The United States Supreme Court held today that the Constitution protects individual geolocation data maintained by phone carriers. This cell-site data, gathered from the pinging of cell phones to nearby towers, gives “the Government near perfect surveillance and allow it to travel back in time to retrace a person’s whereabouts, subject only to the five-year retention policies of most wireless carriers.” Carpenter v. U.S., No. 16–402, 585 U.S. ___ at *13 (June 22, 2018) https://www.supremecourt.gov/opinions/17pdf/16-402_h315.pdf
In a 5-4 decision, the Court determined that the Government should have obtained a 4th Amendment search-and-seizure “probable cause” warrant before acquiring alleged robber Timothy Carpenter’s cell-site records from MetroPCS and Sprint, rather than just a court order based on “reasonable grounds” his records were “relevant and material to an ongoing investigation” under the Stored Communications Act. In an interesting mix, Chief Justice Roberts wrote for the majority joined by Justices Ginsburg, Breyer, Sotomayor and Kagan.
Why should I care about the cell phone records of a robbery suspect in a criminal case?
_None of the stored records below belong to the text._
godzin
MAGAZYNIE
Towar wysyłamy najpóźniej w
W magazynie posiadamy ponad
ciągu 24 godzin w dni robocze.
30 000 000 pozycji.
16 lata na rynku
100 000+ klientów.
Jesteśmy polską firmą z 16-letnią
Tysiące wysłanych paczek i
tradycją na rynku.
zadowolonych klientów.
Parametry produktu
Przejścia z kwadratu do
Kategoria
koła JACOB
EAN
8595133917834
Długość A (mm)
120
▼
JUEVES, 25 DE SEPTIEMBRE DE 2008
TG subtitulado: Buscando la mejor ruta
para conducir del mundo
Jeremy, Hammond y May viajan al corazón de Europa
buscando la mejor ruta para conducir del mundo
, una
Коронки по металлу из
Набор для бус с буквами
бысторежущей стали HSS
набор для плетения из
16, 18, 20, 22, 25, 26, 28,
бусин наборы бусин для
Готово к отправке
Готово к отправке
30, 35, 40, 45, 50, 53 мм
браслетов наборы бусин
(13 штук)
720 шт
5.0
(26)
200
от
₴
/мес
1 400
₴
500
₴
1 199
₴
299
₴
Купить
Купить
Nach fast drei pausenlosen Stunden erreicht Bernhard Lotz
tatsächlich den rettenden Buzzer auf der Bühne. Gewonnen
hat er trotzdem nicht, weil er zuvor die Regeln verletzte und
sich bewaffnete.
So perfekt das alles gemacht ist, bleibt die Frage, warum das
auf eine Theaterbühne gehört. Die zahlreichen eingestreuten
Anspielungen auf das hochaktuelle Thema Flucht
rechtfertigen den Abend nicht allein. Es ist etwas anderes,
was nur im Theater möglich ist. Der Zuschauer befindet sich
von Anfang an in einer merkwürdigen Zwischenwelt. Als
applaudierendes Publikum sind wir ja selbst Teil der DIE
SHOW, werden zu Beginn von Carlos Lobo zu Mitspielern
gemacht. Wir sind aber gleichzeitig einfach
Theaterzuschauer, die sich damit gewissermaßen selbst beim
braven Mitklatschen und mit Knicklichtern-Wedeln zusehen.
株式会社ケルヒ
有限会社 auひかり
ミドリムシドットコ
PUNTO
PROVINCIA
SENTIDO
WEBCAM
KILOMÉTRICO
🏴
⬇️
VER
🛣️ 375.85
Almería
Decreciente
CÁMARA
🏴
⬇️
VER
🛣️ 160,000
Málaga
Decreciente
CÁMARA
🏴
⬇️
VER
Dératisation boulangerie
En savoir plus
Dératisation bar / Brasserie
In dissent, Justice Kennedy argued that “[c]ustomers….do not own, possess, control, or use the [cell-site] records, and….have no reasonable expectation…they cannot be disclosed pursuant to lawful compulsory process.” Chief Justice Roberts and the Carpenter majority rejected the argument that “cell-site records are fair game because they are ‘business records’ created and maintained by the wireless carriers,” and given by voluntary consent. Id. at 15. The Chief Justice wrote:
Virtually any activity on the phone generates [data], including incoming calls, texts, or e-mails and countless other data connections that a phone automatically makes when checking for news, weather, or social media updates. Apart from disconnecting the phone from the network, there is no way to avoid leaving behind a trail of location data. As a result, in no meaningful sense does the user voluntarily “assume the risk” of turning over a comprehensive dossier of his physical movements.
Id. at 17. Thus, Carpenter indicates that personal data like cell-site geolocation falls within the penumbra of privacy under the Constitution because of “its depth, breadth and comprehensive reach” and “the inescapable and automatic nature of its collection.” Id. at 20.
How does enhanced protection of individual location data affect US businesses?
The EU and much of the rest of the world already treats personal data protection as a fundamental human right, as illustrated by the EU General Data Protection Regulation that became effective on May 25, 2018. Facebook, for example, is facing questions and litigation on both sides of the Atlantic arising from the disclosure of “friends’” personal data to third party applications, including that of election consultant Cambridge Analytica.
Carpenter reflects a trend toward a greater expectation of privacy for American’s personal data. To that end, one can expect state attorneys general and consumers to scrutinize the reasons and consents obtained for collection of such data. American businesses should continue to treat personal data as an extremely valuable business asset, but recognize that transparency and security in the handling and use of such data can have a profound effect on the bottom line.
What should a business do in light of Carpenter and other privacy protections?
Take stock of all the personal data in your possession, particularly sensitive information regarding location, financial accounts or health. Be prepared to explain your reasons for collecting it, the measures you take to protect it, and have a plan for responding to demands by law enforcement or third party litigants for access to it. To ignore these issues is to put in peril your ability to use the data upon which most businesses and our economy now relies.